Activity => Please write out the listing exactly, leaving each picture out.
--- Dataset excerpt Enclosed Below ---
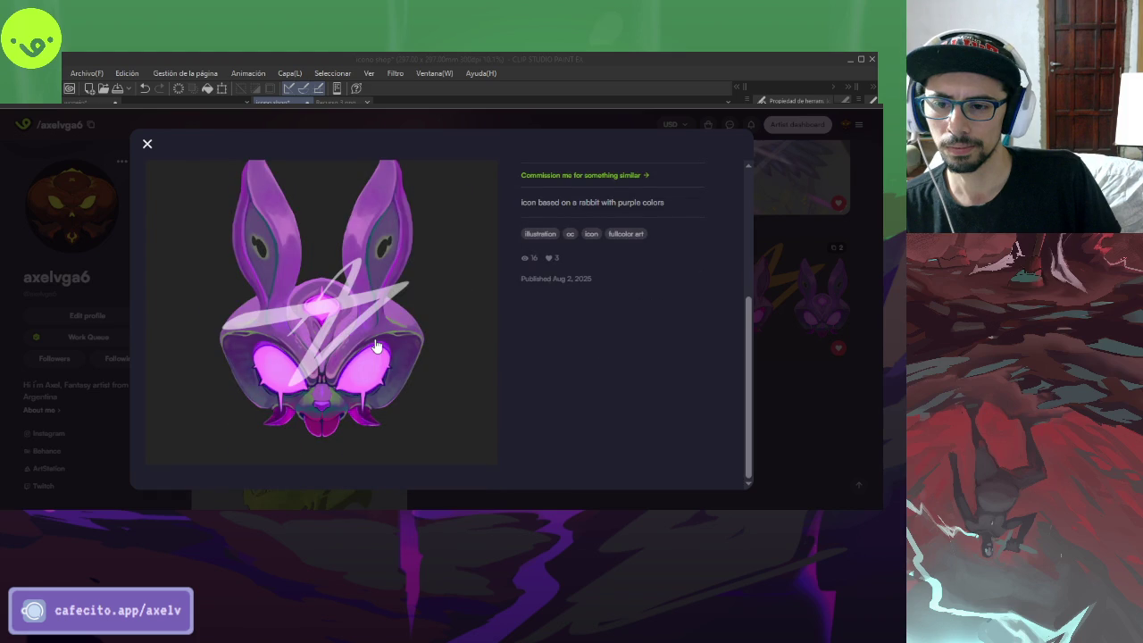
scroll(376, 346, "up", 5)
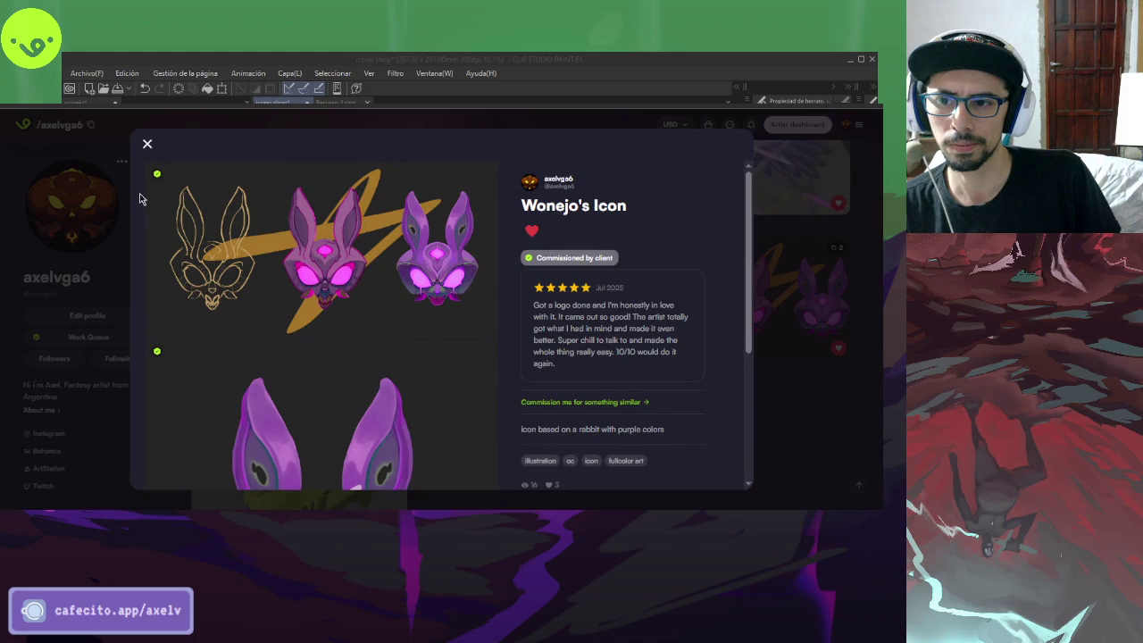
scroll(366, 332, "down", 3)
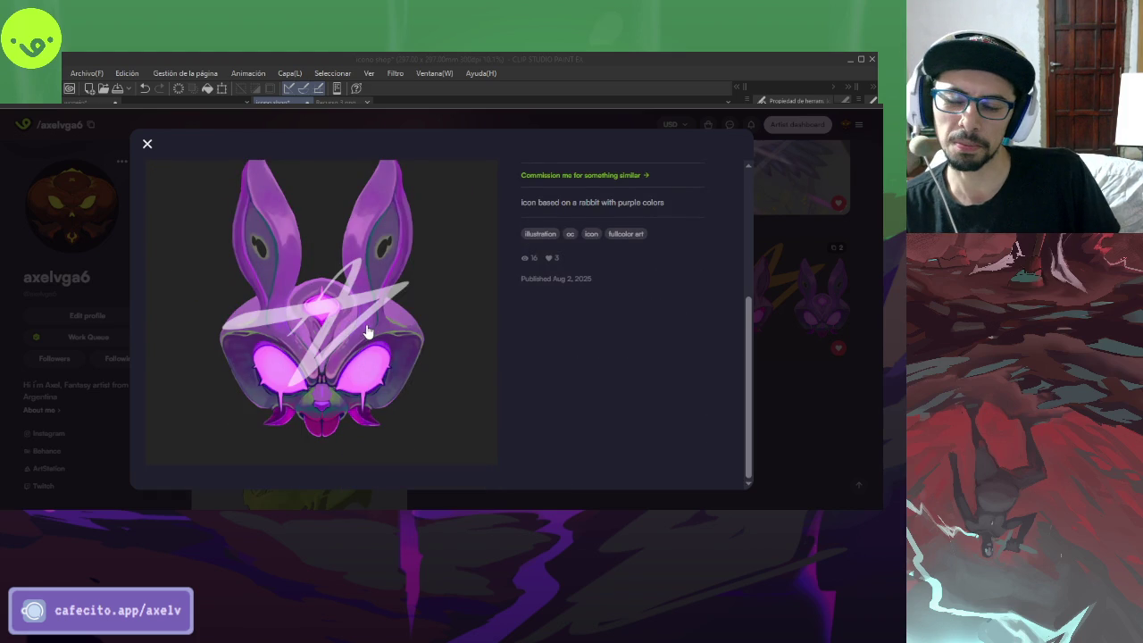
scroll(367, 332, "up", 5)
--- End of Enclosed Dataset excerpt ---
Result =>
scroll(376, 346, "up", 5)
scroll(366, 332, "down", 3)
scroll(367, 332, "up", 5)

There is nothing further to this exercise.